Rookie edge rusher Jalyx Hunt saw his biggest snap numbers with 25 on Sunday (42%), thanks mostly to the Eagles resting their starters during the blowout win and also due to Bryce Huff’s wrist injury.

Fangio said Hunt has improved in practice and has earned more snaps. He saw the field Sunday before Huff, but that may be mostly because the veteran, who has thus far struggled to live up to his $51.1 million deal, has dealt with the injury in the past two games.

“He’s got a big cast on his hand, leaves the thumb completely immobilized, and his palm is really immobilized,” Fangio said. “So he’s just got four fingers dangling there with no thumb or palm to help him. On the less obvious downs, it just makes sense to put a guy in there that’s 100%.”
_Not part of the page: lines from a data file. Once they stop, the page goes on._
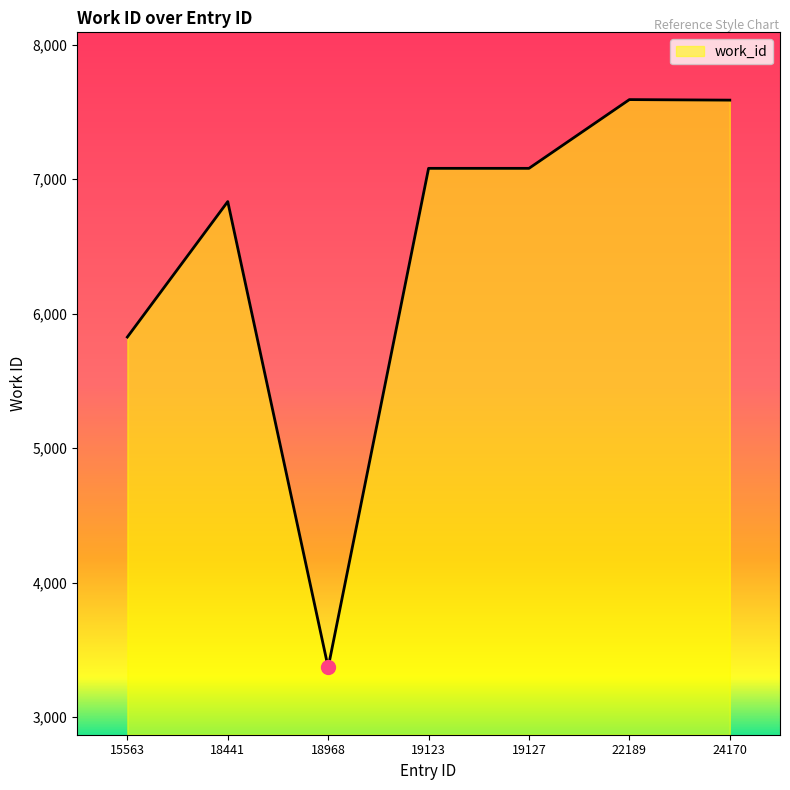

How many lines are shown in the chart?

1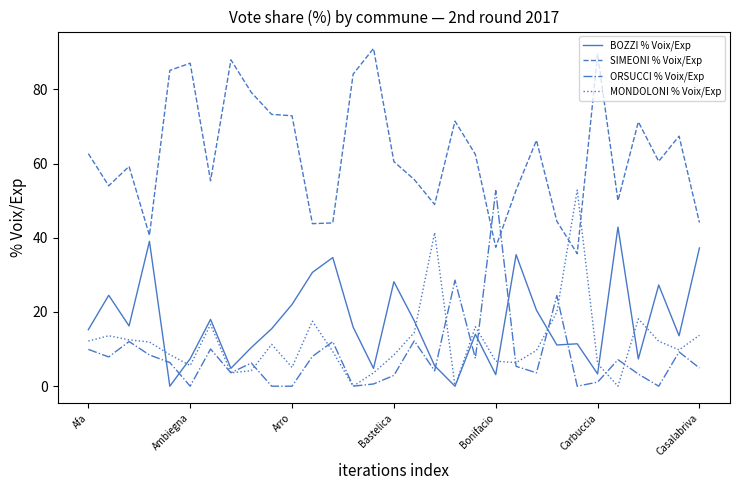

Which series has the widest spread of values?

SIMEONI % Voix/Exp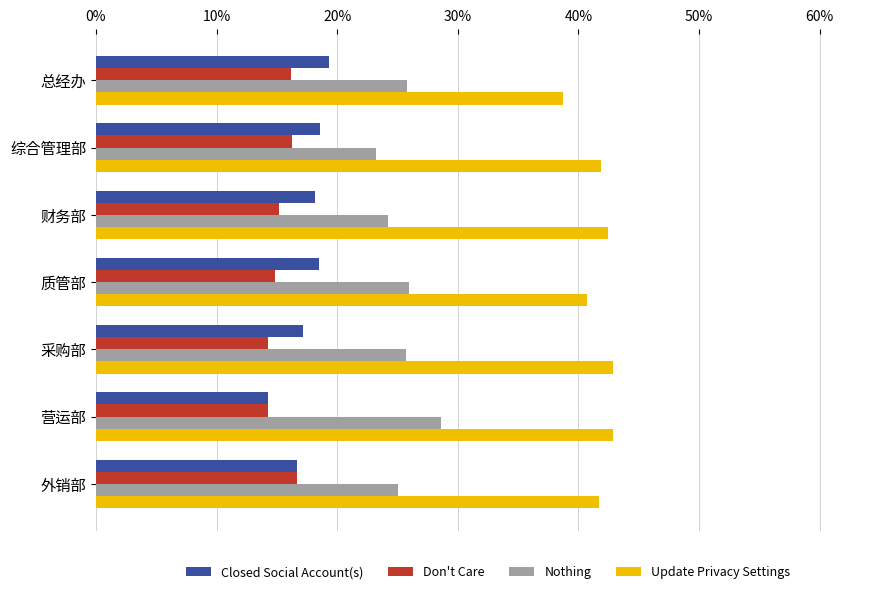

At how many categories does at least one series exceed 19?

7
» READ MORE: Jalyx Hunt has proven to be a quick study. Could more playing time be on the way for the rookie?

Jim Mora’s impact on the tackle

The Eagles missed 16 tackles, according to Next Gen Stats, when they were hit during their Week 4 loss at Tampa Bay. Nick Sirianni said the next day that one of the deep dives during the bye would be figuring out how the Eagles could get better at tackling, an issue that plagued them during their 2-2 start.

Fangio decided to go back 40 years to something he learned when he first started coaching professional football in 1984.

“I had an old coach when I first started in pro ball who said if you stress something, you have a chance to get it,” Fangio said. “That’s what happened there. Plus, we’ve been playing better overall and the ball hasn’t been in the open field as much.”

Who was that coach?

“A guy named Jim Mora,” Fangio said.

Mora, of course, won 125 NFL games, but he was the coach of the USFL’s Philadelphia Stars when he hired Fangio.

“Jim, to me, is one of the most underrated, great coaches in the league,” Fangio said. “He just never did much in the playoffs, never quite had the overall team to go far, but a damn good coach and a guy I always looked up to.”

» READ MORE: Truths from a Phillies diehard: Vic Fangio, grizzly Eagles DC and baseball traditionalist, plays it straight

Sun at AT&T Stadium

Two days after an argument about how the sun affects playing conditions inside his billion dollar mega stadium, Jerry Jones doubled Tuesday on a Dallas radio stationand said he thinks the sun shining on the field is part of the home field advantage.

It certainly doesn’t seem like one.

On Tuesday, Eagles offensive coordinator Kellen Moore was asked about the sun. Moore was on the Dallas roster as the backup quarterback from 2015-17, making two starts. He was then the quarterbacks coach and later the offensive coordinator until the 2022 season ended.

“Stadiums all have different circumstances,” Moore said. “This one, of course, the sun plays a decent role. You just have to call plays according to it, knowing certain parts of the field can be a little bit challenging at times.”